Applio is a voice conversion tool. Versions 3.2.8-bugfix and prior are vulnerable to unsafe deserialization in inference.py. `model_file` in inference.py as well as `model_file` in tts.py take user-supplied input (e.g. a path to a model) and pass that value to the `change_choices` and later to `get_speakers_id` function, which loads that model with `torch.load` in inference.py (line 326 in 3.2.8-bugfix), which is vulnerable to unsafe deserialization. The issue can lead to remote code execution. A patch is available on the `main` branch of the repository.
This vulnerability carries a CRITICAL severity rating with a CVSS v3.1 score of 9.8, indicating it can be exploited remotely over the network with relatively low complexity without requiring user interaction and does not require pre-existing privileges . The vulnerability impacts confidentiality (data exposure), integrity (unauthorized modifications), and availability (service disruption) for affected systems. Impacting 1 product from applio organizations running these solutions should prioritize assessment and patching.

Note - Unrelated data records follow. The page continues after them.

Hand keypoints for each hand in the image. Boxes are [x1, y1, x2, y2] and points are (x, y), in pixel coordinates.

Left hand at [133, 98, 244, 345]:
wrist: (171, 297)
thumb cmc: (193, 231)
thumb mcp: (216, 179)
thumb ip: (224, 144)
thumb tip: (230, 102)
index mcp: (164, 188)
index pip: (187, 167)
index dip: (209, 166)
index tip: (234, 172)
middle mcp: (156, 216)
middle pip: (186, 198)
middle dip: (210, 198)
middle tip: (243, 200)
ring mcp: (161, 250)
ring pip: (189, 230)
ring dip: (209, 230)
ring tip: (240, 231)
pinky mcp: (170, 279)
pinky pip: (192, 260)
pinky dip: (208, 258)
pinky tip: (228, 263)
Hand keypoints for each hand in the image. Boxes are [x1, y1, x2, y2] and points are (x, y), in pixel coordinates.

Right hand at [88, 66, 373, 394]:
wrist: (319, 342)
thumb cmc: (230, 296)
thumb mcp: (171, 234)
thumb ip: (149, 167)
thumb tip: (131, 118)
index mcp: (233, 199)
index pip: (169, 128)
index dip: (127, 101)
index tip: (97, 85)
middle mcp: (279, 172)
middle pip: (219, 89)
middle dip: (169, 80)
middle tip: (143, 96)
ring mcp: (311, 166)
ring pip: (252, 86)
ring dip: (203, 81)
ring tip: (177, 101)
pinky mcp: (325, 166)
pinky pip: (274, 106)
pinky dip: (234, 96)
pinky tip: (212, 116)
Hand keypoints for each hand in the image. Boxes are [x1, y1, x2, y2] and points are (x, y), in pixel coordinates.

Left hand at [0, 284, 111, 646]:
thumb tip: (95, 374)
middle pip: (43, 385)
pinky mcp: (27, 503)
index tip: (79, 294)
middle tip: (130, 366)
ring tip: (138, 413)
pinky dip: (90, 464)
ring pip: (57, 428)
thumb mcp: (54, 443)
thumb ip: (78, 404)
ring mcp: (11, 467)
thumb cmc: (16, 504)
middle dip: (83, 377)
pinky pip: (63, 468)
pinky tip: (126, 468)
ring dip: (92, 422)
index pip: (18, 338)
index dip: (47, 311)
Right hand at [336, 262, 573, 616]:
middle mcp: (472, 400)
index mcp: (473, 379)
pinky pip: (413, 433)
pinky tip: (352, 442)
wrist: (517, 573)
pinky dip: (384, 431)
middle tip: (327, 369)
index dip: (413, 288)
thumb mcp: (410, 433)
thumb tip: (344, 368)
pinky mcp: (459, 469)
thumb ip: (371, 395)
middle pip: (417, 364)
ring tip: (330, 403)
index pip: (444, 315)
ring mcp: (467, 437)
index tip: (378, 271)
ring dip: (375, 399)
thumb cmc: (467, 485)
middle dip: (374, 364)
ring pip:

Reported in 2025, this vulnerability emerged during an era marked by increased sophistication in supply chain attacks, cloud infrastructure vulnerabilities, and software-as-a-service (SaaS) security challenges. Security practices during this period emphasized zero-trust architectures, container security, and API protection.
2025-03-19T21:15:40.117
2025-08-01T16:35:50.563
Analyzed
CVSSv3.1: 9.8 (CRITICAL)
SecUtils normalizes and enriches National Vulnerability Database (NVD) records by standardizing vendor and product identifiers, aggregating vulnerability metadata from both NVD and MITRE sources, and providing structured context for security teams. For applio's affected products, we extract Common Platform Enumeration (CPE) data, Common Weakness Enumeration (CWE) classifications, CVSS severity metrics, and reference data to enable rapid vulnerability prioritization and asset correlation. This record contains no exploit code, proof-of-concept instructions, or attack methodologies—only defensive intelligence necessary for patch management, risk assessment, and security operations.